Client: Google Play Points
Year: 2025
Roles: Prototyper, Senior Creative Technologist, Game Development Lead

Google Play @ G-Star 2025 : Pixel art game with generative avatars
01 · The Challenge
Google Play Points runs a game to engage members at G-Star every year — Korea's largest gaming convention, roughly 200,000 attendees. The brief was to improve on the prior year's iteration.
The pitch: a pixel art world where players hunt for hidden gems using a wizard's staff, collect them, and alchemise them into real prizes. The client approved the concept. The team came into production uncertain what made it a game, or how to start building one — which is where prototyping began.
02 · The System
The initial proof of concept was built in p5.js — fast to prototype and easy to demonstrate. The production version used vanilla JavaScript with no engine, partly due to team preference and partly because Google's server constraints and Vue compatibility requirements made third-party frameworks difficult to justify.
The game spans four stages — Market, Forest, Cloud Temple, Castle — each built in Tiled using tilemap assets from a dedicated pixel artist. Each stage is a layered tile map with walkable areas, blocked zones, and foreground objects the player can pass behind.
A hot/cold mechanic drives gameplay: a wizard's staff glows brighter as the player moves closer to a hidden gem. Gems feed into an alchemisation system for combining items into real prizes.
Player avatars came from the Androidify engine, offering seven character classes (druid, bard, paladin, fighter, gamer, rogue, ranger), each animated across four directional movement states using Veo, and implemented as sprite-controlled characters with keyboard and mouse input.




03 · The Decisions
The original tilemap architecture used seven layers, intended to stay manageable at prototype scale. As the game evolved, players needed to pass in front of and behind entire objects — trees, buildings, foreground elements with depth. The layer plan didn't accommodate this at production scale.

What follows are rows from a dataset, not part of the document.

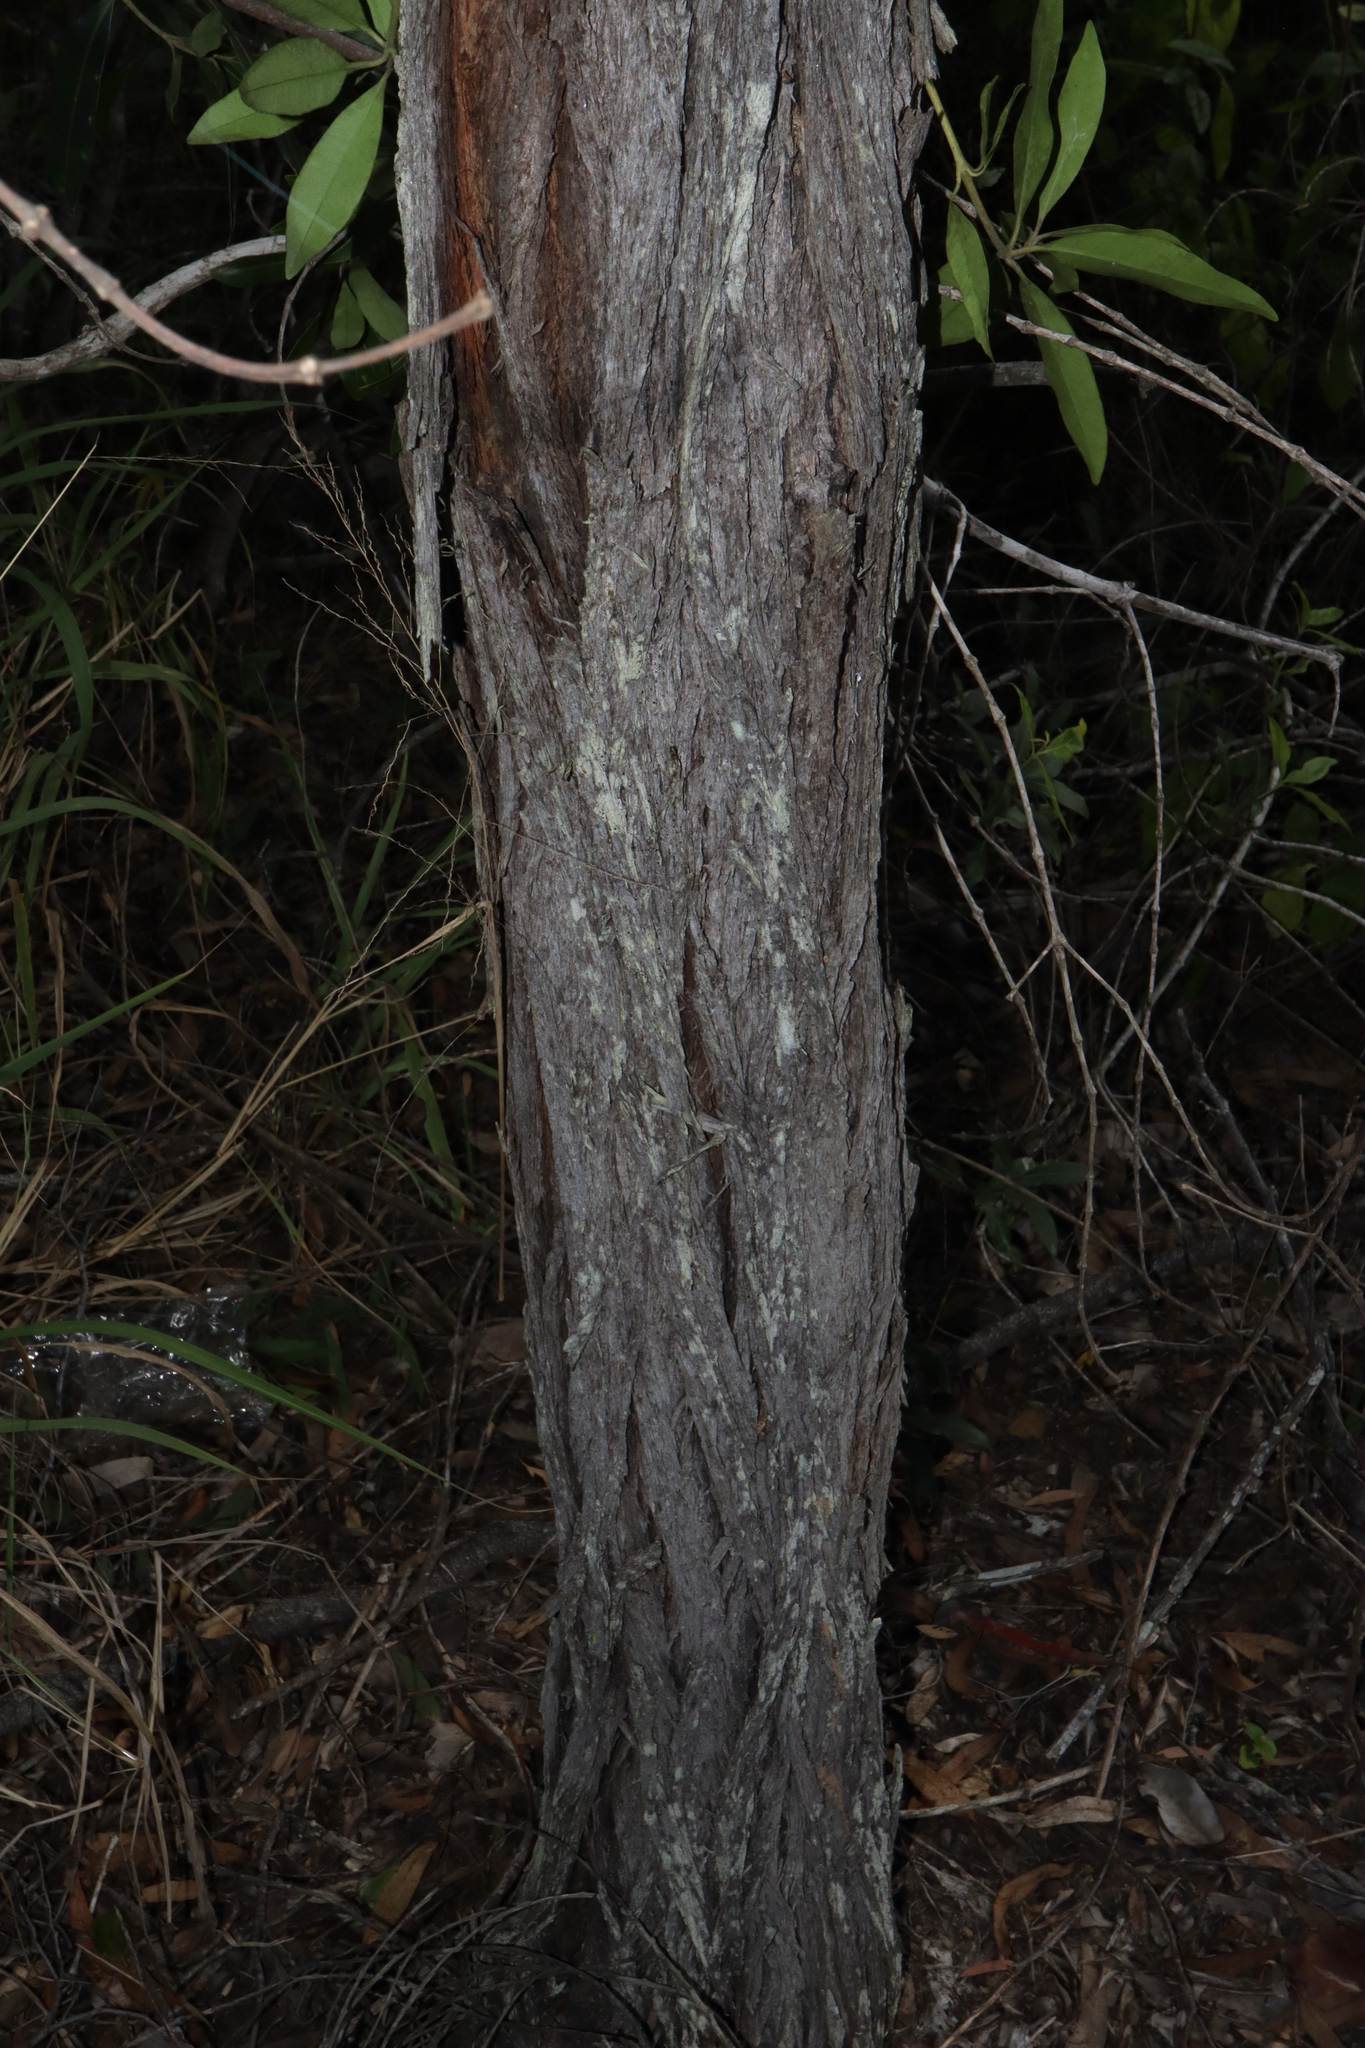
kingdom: Plantae
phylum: Tracheophyta
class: Magnoliopsida
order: Fabales
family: Fabaceae
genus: Acacia
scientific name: Acacia leptostachya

Rather than defending the initial architecture, I asked Oliver Dooley to rework it. I wasn't precious about the code. Dooley improved the tilemap system and made broader performance improvements. The right call was recognising where the problem exceeded the initial design.
Honest self-assessment: a more thorough design pass on depth and foreground behaviour before building would have caught it earlier. The same lesson as the PlayCanvas reflection probe gap on Moncler — capability evaluation upfront saves critical-path rework later.

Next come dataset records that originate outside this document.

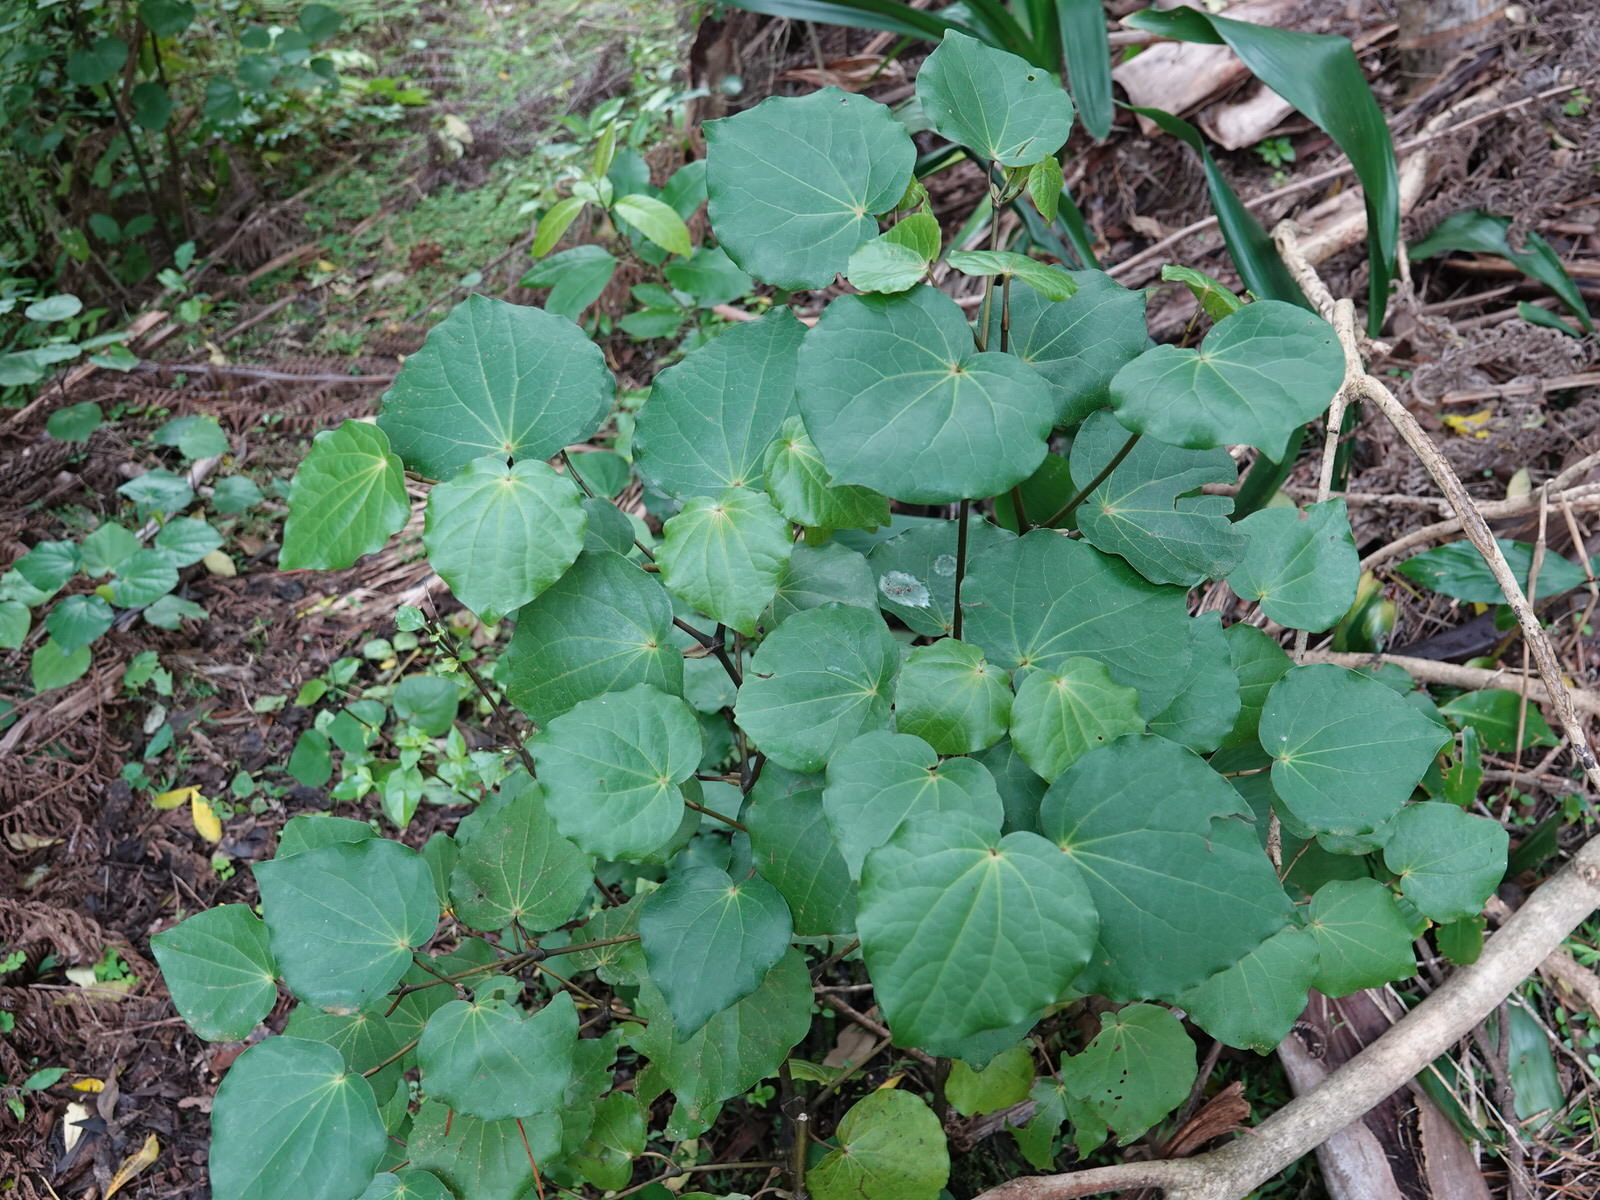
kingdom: Plantae
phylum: Tracheophyta
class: Magnoliopsida
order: Piperales
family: Piperaceae
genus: Macropiper
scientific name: Macropiper excelsum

The client rejected pixelised Androidify outputs — the style didn't hold at low resolution, so characters stayed clean. This also avoided brand team concerns about modifying the Android mascot.

04 · The Complexity
The pitch succeeded, but the team came into production without a clear answer to a fundamental question: what makes this a game rather than an interactive experience? The prototype had to answer that by demonstrating compelling mechanics, not through game design theory.
The avatar work bridged two projects: outputs from Androidify, animated via Veo, gave the game characters carrying Google's visual language without a separate asset pipeline. The connection was a deliberate reuse of work already done, applied in a new context.

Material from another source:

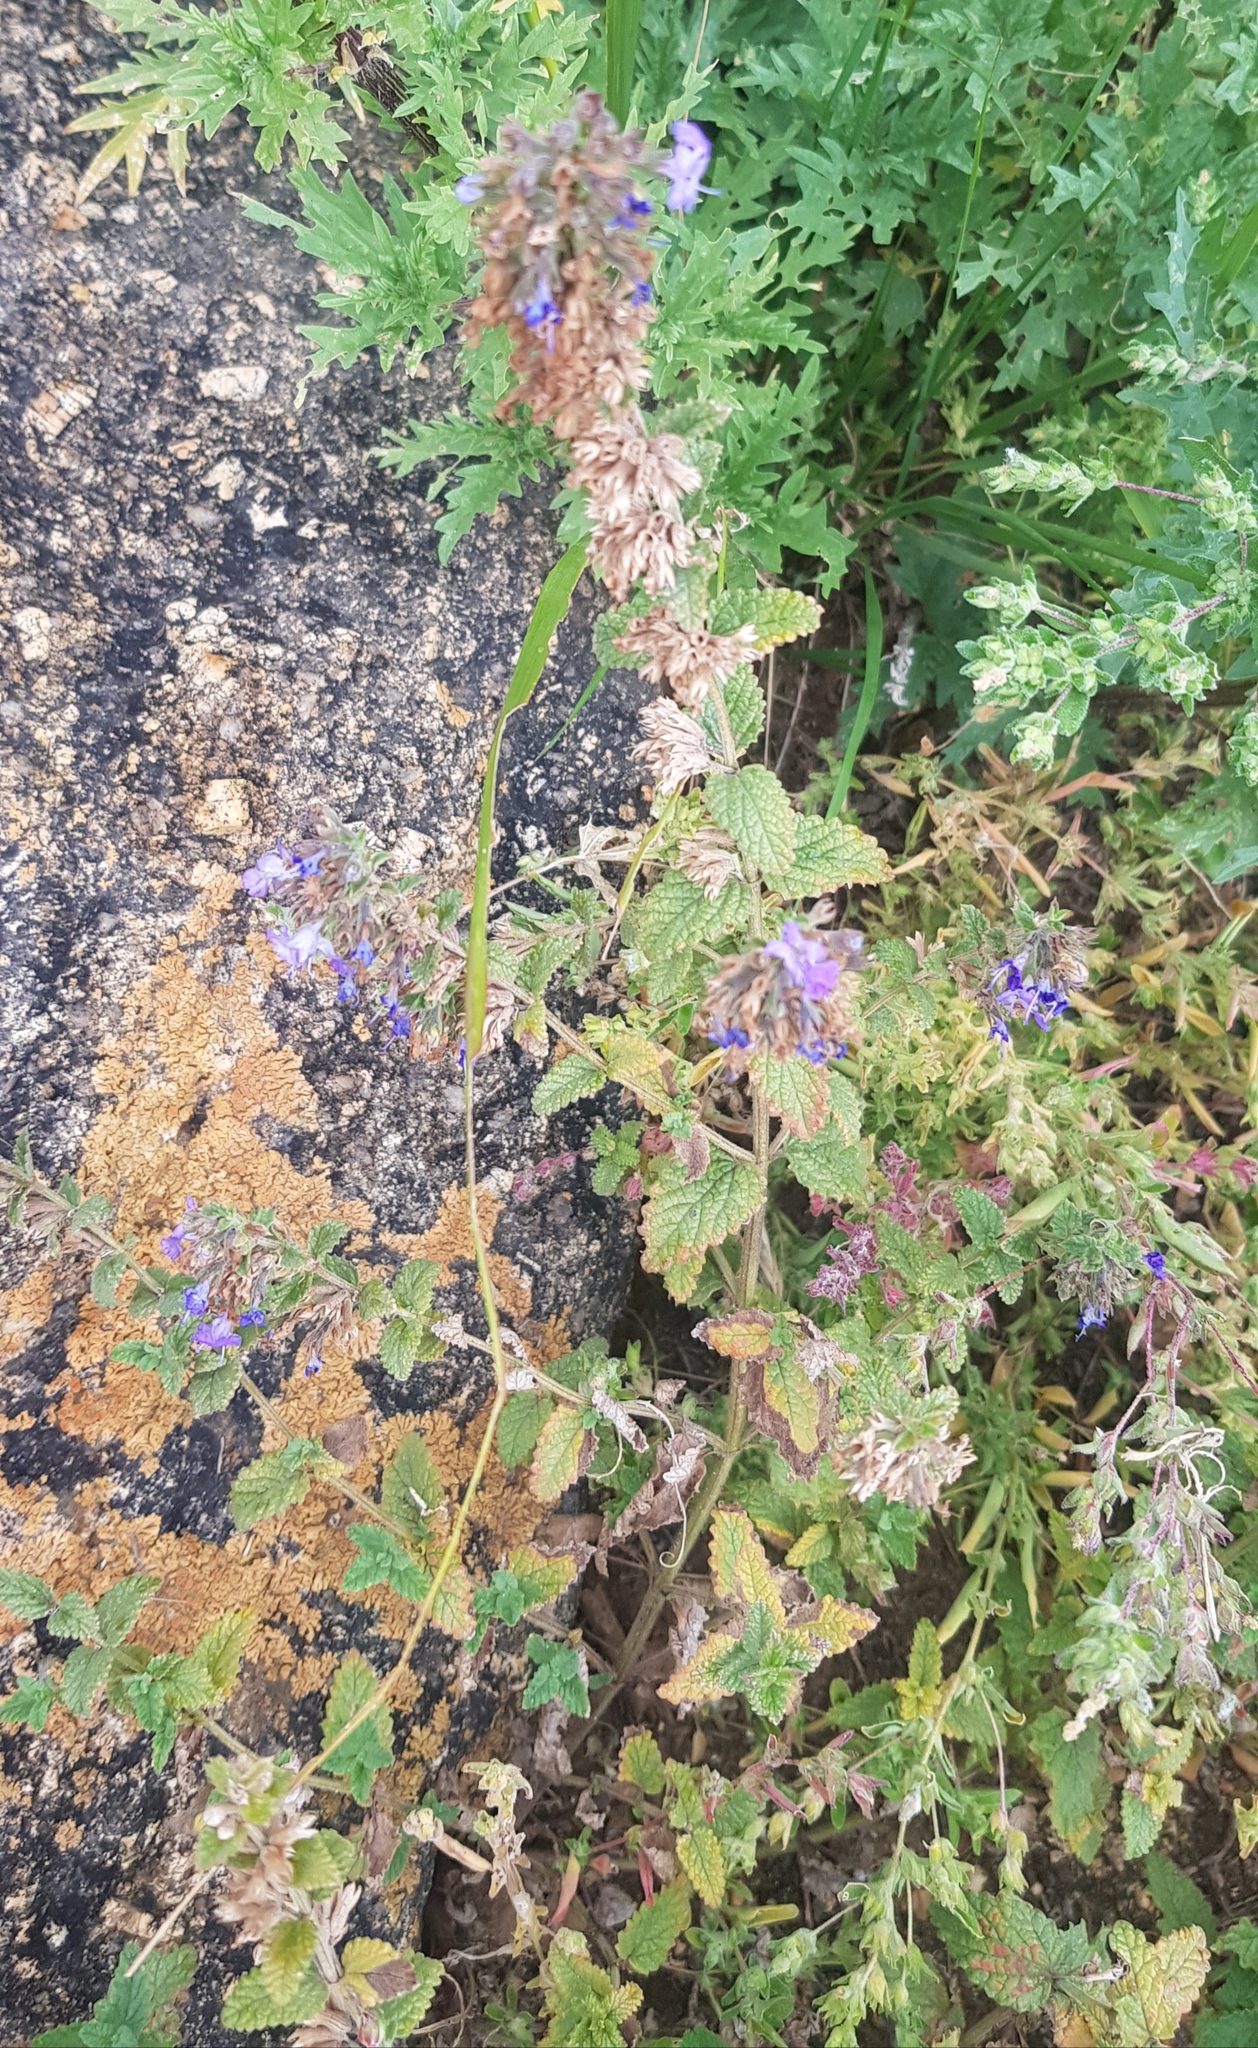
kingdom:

The game shipped for a live event at BEXCO, Busan in front of roughly 200,000 people over four days. The constraint was a live product for a gaming convention crowd, not a demo.
05 · The Evidence
The core loop was proven: explore, detect (hot/cold staff mechanic), collect, alchemise. The stages were designed to offer distinct visual identities while sharing the same underlying mechanics — Market and Castle by me, Forest and Cloud Temple by Anett Jaschke.
06 · My Contribution
Prototyped core mechanics in p5.js — movement, inventory system, hot/cold gem detection — and built the initial production version in vanilla JavaScript. Implemented the avatar system using Androidify outputs animated with Veo, and built directional sprite control. Designed and built two of the four stages (Royal Castle and Market) in Tiled, collaborating closely with pixel artist Anett Jaschke, who designed all tile maps, pixel UIs, and built Forest and Cloud Temple. Handed off the avatar animation system for remaining character classes and directions.
Worked alongside Oliver Dooley (significant architectural improvements to tilemap and codebase), a junior developer (UI), and associate and senior tech directors (event site build and client relationship).